## Exercise
In every record below, replace "bright teal" with "cyan" and leave everything else unchanged. Omit the pictures from your answer.

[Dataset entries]
━━━━

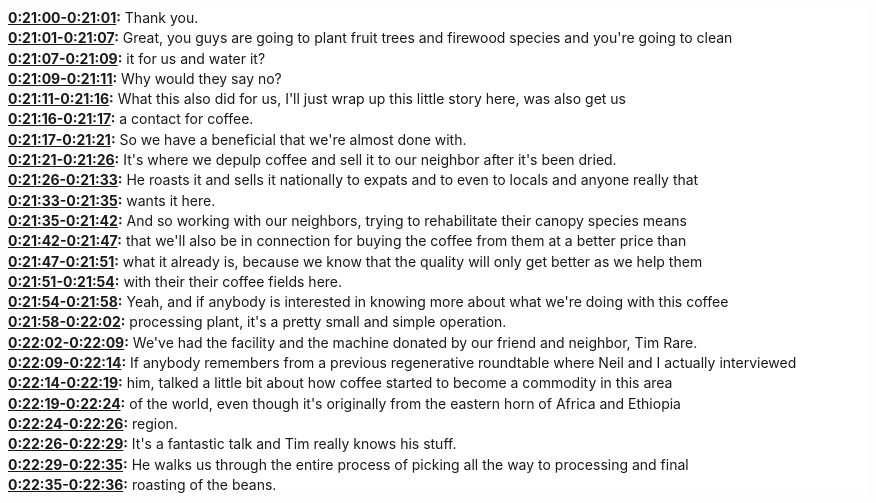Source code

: **[0:21:00-0:21:01](https://regenerativeskills.com/abundantedge-animal-pens-native-plant-nursery-and-teaching-at-the-farm-rrt-10/#t=0:21:00):**  Thank you.  
**[0:21:01-0:21:07](https://regenerativeskills.com/abundantedge-animal-pens-native-plant-nursery-and-teaching-at-the-farm-rrt-10/#t=0:21:01):**  Great, you guys are going to plant fruit trees and firewood species and you're going to clean  
**[0:21:07-0:21:09](https://regenerativeskills.com/abundantedge-animal-pens-native-plant-nursery-and-teaching-at-the-farm-rrt-10/#t=0:21:07):**  it for us and water it?  
**[0:21:09-0:21:11](https://regenerativeskills.com/abundantedge-animal-pens-native-plant-nursery-and-teaching-at-the-farm-rrt-10/#t=0:21:09):**  Why would they say no?  
**[0:21:11-0:21:16](https://regenerativeskills.com/abundantedge-animal-pens-native-plant-nursery-and-teaching-at-the-farm-rrt-10/#t=0:21:11):**  What this also did for us, I'll just wrap up this little story here, was also get us  
**[0:21:16-0:21:17](https://regenerativeskills.com/abundantedge-animal-pens-native-plant-nursery-and-teaching-at-the-farm-rrt-10/#t=0:21:16):**  a contact for coffee.  
**[0:21:17-0:21:21](https://regenerativeskills.com/abundantedge-animal-pens-native-plant-nursery-and-teaching-at-the-farm-rrt-10/#t=0:21:17):**  So we have a beneficial that we're almost done with.  
**[0:21:21-0:21:26](https://regenerativeskills.com/abundantedge-animal-pens-native-plant-nursery-and-teaching-at-the-farm-rrt-10/#t=0:21:21):**  It's where we depulp coffee and sell it to our neighbor after it's been dried.  
**[0:21:26-0:21:33](https://regenerativeskills.com/abundantedge-animal-pens-native-plant-nursery-and-teaching-at-the-farm-rrt-10/#t=0:21:26):**  He roasts it and sells it nationally to expats and to even to locals and anyone really that  
**[0:21:33-0:21:35](https://regenerativeskills.com/abundantedge-animal-pens-native-plant-nursery-and-teaching-at-the-farm-rrt-10/#t=0:21:33):**  wants it here.  
**[0:21:35-0:21:42](https://regenerativeskills.com/abundantedge-animal-pens-native-plant-nursery-and-teaching-at-the-farm-rrt-10/#t=0:21:35):**  And so working with our neighbors, trying to rehabilitate their canopy species means  
**[0:21:42-0:21:47](https://regenerativeskills.com/abundantedge-animal-pens-native-plant-nursery-and-teaching-at-the-farm-rrt-10/#t=0:21:42):**  that we'll also be in connection for buying the coffee from them at a better price than  
**[0:21:47-0:21:51](https://regenerativeskills.com/abundantedge-animal-pens-native-plant-nursery-and-teaching-at-the-farm-rrt-10/#t=0:21:47):**  what it already is, because we know that the quality will only get better as we help them  
**[0:21:51-0:21:54](https://regenerativeskills.com/abundantedge-animal-pens-native-plant-nursery-and-teaching-at-the-farm-rrt-10/#t=0:21:51):**  with their their coffee fields here.  
**[0:21:54-0:21:58](https://regenerativeskills.com/abundantedge-animal-pens-native-plant-nursery-and-teaching-at-the-farm-rrt-10/#t=0:21:54):**  Yeah, and if anybody is interested in knowing more about what we're doing with this coffee  
**[0:21:58-0:22:02](https://regenerativeskills.com/abundantedge-animal-pens-native-plant-nursery-and-teaching-at-the-farm-rrt-10/#t=0:21:58):**  processing plant, it's a pretty small and simple operation.  
**[0:22:02-0:22:09](https://regenerativeskills.com/abundantedge-animal-pens-native-plant-nursery-and-teaching-at-the-farm-rrt-10/#t=0:22:02):**  We've had the facility and the machine donated by our friend and neighbor, Tim Rare.  
**[0:22:09-0:22:14](https://regenerativeskills.com/abundantedge-animal-pens-native-plant-nursery-and-teaching-at-the-farm-rrt-10/#t=0:22:09):**  If anybody remembers from a previous regenerative roundtable where Neil and I actually interviewed  
**[0:22:14-0:22:19](https://regenerativeskills.com/abundantedge-animal-pens-native-plant-nursery-and-teaching-at-the-farm-rrt-10/#t=0:22:14):**  him, talked a little bit about how coffee started to become a commodity in this area  
**[0:22:19-0:22:24](https://regenerativeskills.com/abundantedge-animal-pens-native-plant-nursery-and-teaching-at-the-farm-rrt-10/#t=0:22:19):**  of the world, even though it's originally from the eastern horn of Africa and Ethiopia  
**[0:22:24-0:22:26](https://regenerativeskills.com/abundantedge-animal-pens-native-plant-nursery-and-teaching-at-the-farm-rrt-10/#t=0:22:24):**  region.  
**[0:22:26-0:22:29](https://regenerativeskills.com/abundantedge-animal-pens-native-plant-nursery-and-teaching-at-the-farm-rrt-10/#t=0:22:26):**  It's a fantastic talk and Tim really knows his stuff.  
**[0:22:29-0:22:35](https://regenerativeskills.com/abundantedge-animal-pens-native-plant-nursery-and-teaching-at-the-farm-rrt-10/#t=0:22:29):**  He walks us through the entire process of picking all the way to processing and final  
**[0:22:35-0:22:36](https://regenerativeskills.com/abundantedge-animal-pens-native-plant-nursery-and-teaching-at-the-farm-rrt-10/#t=0:22:35):**  roasting of the beans.  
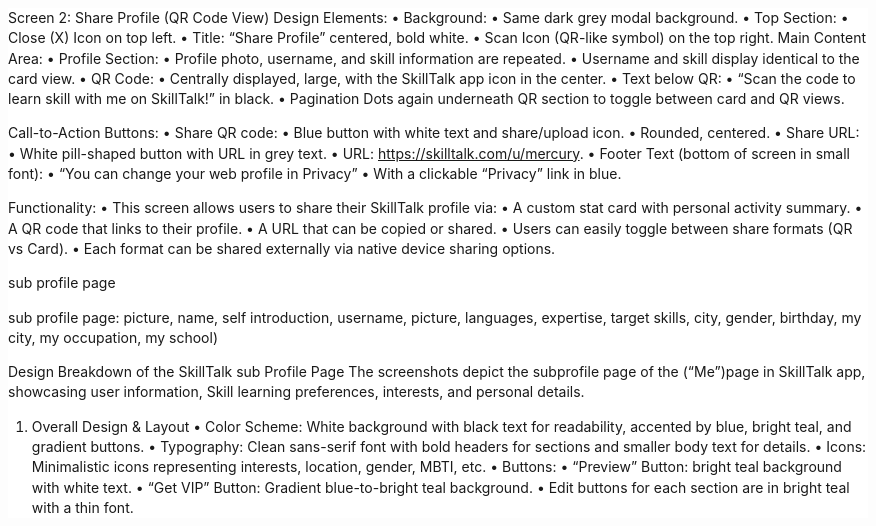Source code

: Screen 2: Share Profile (QR Code View)
Design Elements:
• Background:
• Same dark grey modal background.
• Top Section:
• Close (X) Icon on top left.
• Title: “Share Profile” centered, bold white.
• Scan Icon (QR-like symbol) on the top right.
Main Content Area:
• Profile Section:
• Profile photo, username, and skill information are repeated.
• Username and skill display identical to the card view.
• QR Code:
• Centrally displayed, large, with the SkillTalk app icon in the center.
• Text below QR:
• “Scan the code to learn skill with me on SkillTalk!” in black.
• Pagination Dots again underneath QR section to toggle between card and QR views.

Call-to-Action Buttons:
• Share QR code:
• Blue button with white text and share/upload icon.
• Rounded, centered.
• Share URL:
• White pill-shaped button with URL in grey text.
• URL: https://skilltalk.com/u/mercury.
• Footer Text (bottom of screen in small font):
• “You can change your web profile in Privacy”
• With a clickable “Privacy” link in blue.


Functionality:
• This screen allows users to share their SkillTalk profile via:
• A custom stat card with personal activity summary.
• A QR code that links to their profile.
• A URL that can be copied or shared.
• Users can easily toggle between share formats (QR vs Card).
• Each format can be shared externally via native device sharing options.


sub profile page

sub profile page: picture, name, self introduction, username, picture, languages, expertise, target skills, city, gender, birthday, my city, my occupation, my school)

Design Breakdown of the SkillTalk sub Profile Page
The screenshots depict the subprofile page of the  (“Me”)page in SkillTalk app, showcasing user information, Skill learning preferences, interests, and personal details.

1. Overall Design & Layout
• Color Scheme: White background with black text for readability, accented by blue, bright teal, and gradient buttons.
• Typography: Clean sans-serif font with bold headers for sections and smaller body text for details.
• Icons: Minimalistic icons representing interests, location, gender, MBTI, etc.
• Buttons:
• “Preview” Button: bright teal background with white text.
• “Get VIP” Button: Gradient blue-to-bright teal background.
• Edit buttons for each section are in bright teal with a thin font.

━━━━

## Written answer
Source code

: **[0:21:00-0:21:01](https://regenerativeskills.com/abundantedge-animal-pens-native-plant-nursery-and-teaching-at-the-farm-rrt-10/#t=0:21:00):**  Thank you.  
**[0:21:01-0:21:07](https://regenerativeskills.com/abundantedge-animal-pens-native-plant-nursery-and-teaching-at-the-farm-rrt-10/#t=0:21:01):**  Great, you guys are going to plant fruit trees and firewood species and you're going to clean  
**[0:21:07-0:21:09](https://regenerativeskills.com/abundantedge-animal-pens-native-plant-nursery-and-teaching-at-the-farm-rrt-10/#t=0:21:07):**  it for us and water it?  
**[0:21:09-0:21:11](https://regenerativeskills.com/abundantedge-animal-pens-native-plant-nursery-and-teaching-at-the-farm-rrt-10/#t=0:21:09):**  Why would they say no?  
**[0:21:11-0:21:16](https://regenerativeskills.com/abundantedge-animal-pens-native-plant-nursery-and-teaching-at-the-farm-rrt-10/#t=0:21:11):**  What this also did for us, I'll just wrap up this little story here, was also get us  
**[0:21:16-0:21:17](https://regenerativeskills.com/abundantedge-animal-pens-native-plant-nursery-and-teaching-at-the-farm-rrt-10/#t=0:21:16):**  a contact for coffee.  
**[0:21:17-0:21:21](https://regenerativeskills.com/abundantedge-animal-pens-native-plant-nursery-and-teaching-at-the-farm-rrt-10/#t=0:21:17):**  So we have a beneficial that we're almost done with.  
**[0:21:21-0:21:26](https://regenerativeskills.com/abundantedge-animal-pens-native-plant-nursery-and-teaching-at-the-farm-rrt-10/#t=0:21:21):**  It's where we depulp coffee and sell it to our neighbor after it's been dried.  
**[0:21:26-0:21:33](https://regenerativeskills.com/abundantedge-animal-pens-native-plant-nursery-and-teaching-at-the-farm-rrt-10/#t=0:21:26):**  He roasts it and sells it nationally to expats and to even to locals and anyone really that  
**[0:21:33-0:21:35](https://regenerativeskills.com/abundantedge-animal-pens-native-plant-nursery-and-teaching-at-the-farm-rrt-10/#t=0:21:33):**  wants it here.  
**[0:21:35-0:21:42](https://regenerativeskills.com/abundantedge-animal-pens-native-plant-nursery-and-teaching-at-the-farm-rrt-10/#t=0:21:35):**  And so working with our neighbors, trying to rehabilitate their canopy species means  
**[0:21:42-0:21:47](https://regenerativeskills.com/abundantedge-animal-pens-native-plant-nursery-and-teaching-at-the-farm-rrt-10/#t=0:21:42):**  that we'll also be in connection for buying the coffee from them at a better price than  
**[0:21:47-0:21:51](https://regenerativeskills.com/abundantedge-animal-pens-native-plant-nursery-and-teaching-at-the-farm-rrt-10/#t=0:21:47):**  what it already is, because we know that the quality will only get better as we help them  
**[0:21:51-0:21:54](https://regenerativeskills.com/abundantedge-animal-pens-native-plant-nursery-and-teaching-at-the-farm-rrt-10/#t=0:21:51):**  with their their coffee fields here.  
**[0:21:54-0:21:58](https://regenerativeskills.com/abundantedge-animal-pens-native-plant-nursery-and-teaching-at-the-farm-rrt-10/#t=0:21:54):**  Yeah, and if anybody is interested in knowing more about what we're doing with this coffee  
**[0:21:58-0:22:02](https://regenerativeskills.com/abundantedge-animal-pens-native-plant-nursery-and-teaching-at-the-farm-rrt-10/#t=0:21:58):**  processing plant, it's a pretty small and simple operation.  
**[0:22:02-0:22:09](https://regenerativeskills.com/abundantedge-animal-pens-native-plant-nursery-and-teaching-at-the-farm-rrt-10/#t=0:22:02):**  We've had the facility and the machine donated by our friend and neighbor, Tim Rare.  
**[0:22:09-0:22:14](https://regenerativeskills.com/abundantedge-animal-pens-native-plant-nursery-and-teaching-at-the-farm-rrt-10/#t=0:22:09):**  If anybody remembers from a previous regenerative roundtable where Neil and I actually interviewed  
**[0:22:14-0:22:19](https://regenerativeskills.com/abundantedge-animal-pens-native-plant-nursery-and-teaching-at-the-farm-rrt-10/#t=0:22:14):**  him, talked a little bit about how coffee started to become a commodity in this area  
**[0:22:19-0:22:24](https://regenerativeskills.com/abundantedge-animal-pens-native-plant-nursery-and-teaching-at-the-farm-rrt-10/#t=0:22:19):**  of the world, even though it's originally from the eastern horn of Africa and Ethiopia  
**[0:22:24-0:22:26](https://regenerativeskills.com/abundantedge-animal-pens-native-plant-nursery-and-teaching-at-the-farm-rrt-10/#t=0:22:24):**  region.  
**[0:22:26-0:22:29](https://regenerativeskills.com/abundantedge-animal-pens-native-plant-nursery-and-teaching-at-the-farm-rrt-10/#t=0:22:26):**  It's a fantastic talk and Tim really knows his stuff.  
**[0:22:29-0:22:35](https://regenerativeskills.com/abundantedge-animal-pens-native-plant-nursery-and-teaching-at-the-farm-rrt-10/#t=0:22:29):**  He walks us through the entire process of picking all the way to processing and final  
**[0:22:35-0:22:36](https://regenerativeskills.com/abundantedge-animal-pens-native-plant-nursery-and-teaching-at-the-farm-rrt-10/#t=0:22:35):**  roasting of the beans.  
Source code

: Screen 2: Share Profile (QR Code View)
Design Elements:
• Background:
• Same dark grey modal background.
• Top Section:
• Close (X) Icon on top left.
• Title: “Share Profile” centered, bold white.
• Scan Icon (QR-like symbol) on the top right.
Main Content Area:
• Profile Section:
• Profile photo, username, and skill information are repeated.
• Username and skill display identical to the card view.
• QR Code:
• Centrally displayed, large, with the SkillTalk app icon in the center.
• Text below QR:
• “Scan the code to learn skill with me on SkillTalk!” in black.
• Pagination Dots again underneath QR section to toggle between card and QR views.

Call-to-Action Buttons:
• Share QR code:
• Blue button with white text and share/upload icon.
• Rounded, centered.
• Share URL:
• White pill-shaped button with URL in grey text.
• URL: https://skilltalk.com/u/mercury.
• Footer Text (bottom of screen in small font):
• “You can change your web profile in Privacy”
• With a clickable “Privacy” link in blue.


Functionality:
• This screen allows users to share their SkillTalk profile via:
• A custom stat card with personal activity summary.
• A QR code that links to their profile.
• A URL that can be copied or shared.
• Users can easily toggle between share formats (QR vs Card).
• Each format can be shared externally via native device sharing options.


sub profile page

sub profile page: picture, name, self introduction, username, picture, languages, expertise, target skills, city, gender, birthday, my city, my occupation, my school)

Design Breakdown of the SkillTalk sub Profile Page
The screenshots depict the subprofile page of the  (“Me”)page in SkillTalk app, showcasing user information, Skill learning preferences, interests, and personal details.

1. Overall Design & Layout
• Color Scheme: White background with black text for readability, accented by blue, cyan, and gradient buttons.
• Typography: Clean sans-serif font with bold headers for sections and smaller body text for details.
• Icons: Minimalistic icons representing interests, location, gender, MBTI, etc.
• Buttons:
• “Preview” Button: cyan background with white text.
• “Get VIP” Button: Gradient blue-to-cyan background.
• Edit buttons for each section are in cyan with a thin font.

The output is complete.